Beginning this month, Frost and the 15,000 other salaried retirees had their health care and life insurance benefits terminated. Union workers, with the strength of a bargaining agreement, have so far been spared.

Last fall, a bankruptcy judge approved a deal that would have GM assume more liability for funding the pension of Delphi’s hourly workers, making it easier, in theory, for those workers to have their pension funded.

Delphi salaried retirees had no such luck, and their pensions remain 50 percent underfunded. GM said in its restructuring plan, however, that the company would not fund either the hourly or salaried Delphi retirees’ pensions, making it likely that the government would take over the pensions.

“We’re kind of like on the forefront,” Frost said. “If GM goes into bankruptcy, chances are our pensions will go too.”

Bob Stevenson, a pension attorney at Stevenson Keppelman Associates in Ann Arbor, Michigan, said unsecured creditors such as Delphi salaried retirees would be less likely to receive funding should GM file for bankruptcy, since they are a smaller group of workers than those at GM.

“There might be a greater effort to prop up the existing GM plan and not have it terminate in bankruptcy, whereas it might be more affordable for a Delphi plan to terminate in bankruptcy,” he said.

“Our goal,” Delphi spokesman Lindsey Williams said, “is to devise a workable solution to our pension funding issues. What the resolutions are has yet to be determined.”

A spokesman for the PBGC declined to comment.

There is, however, a silver lining for Delphi salaried retirees.

Delphi this month reached a deal with salaried retirees to invest $8.75 million to help pay for health care costs for retirees. That money includes a half-million dollars to help the retirees establish a health care trust known as a voluntary employee beneficiary association, or VEBA.

Should the pensions be turned over to the government, the VEBA would allow workers to take advantage of a health care tax credit that’s part of the federal stimulus package.

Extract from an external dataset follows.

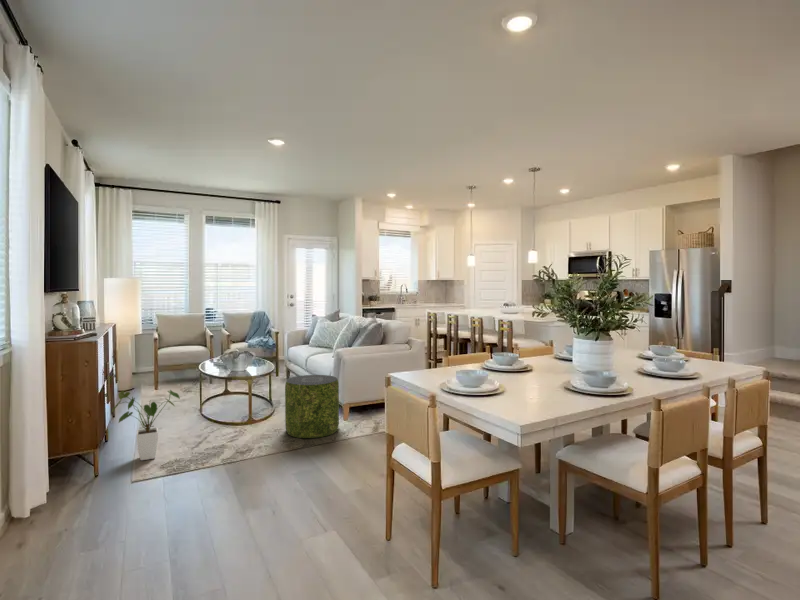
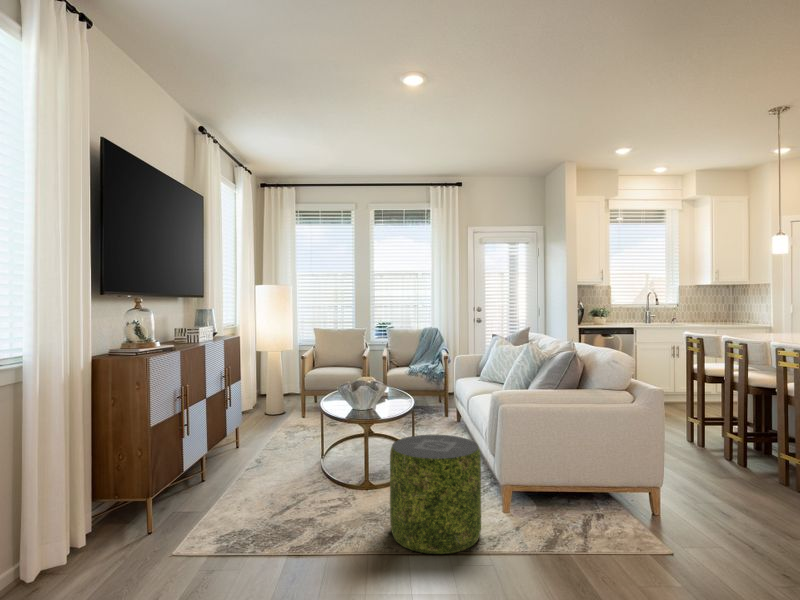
house plant: present [113,390,180,460] -> none [137,435,228,543]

For Delphi retirees such as Milton Beach, a 55-year-old whose individual health insurance costs increased this month to $630 from $67, the subsidy would help him pay his medical bills. The subsidy runs out at the end of next year.

“All in all, the only way that people would benefit from the VEBA is if, in fact, the pension goes over to the government,” Beach said.

That is likely to happen, and if it does, another nail will be hammered into the coffin of defined-benefit packages, Stevenson said.

“The shortcomings of our employer-financed pension and welfare system are now being highlighted and everybody’s freaking out,” he said. “But we’ve seen this coming for decades.”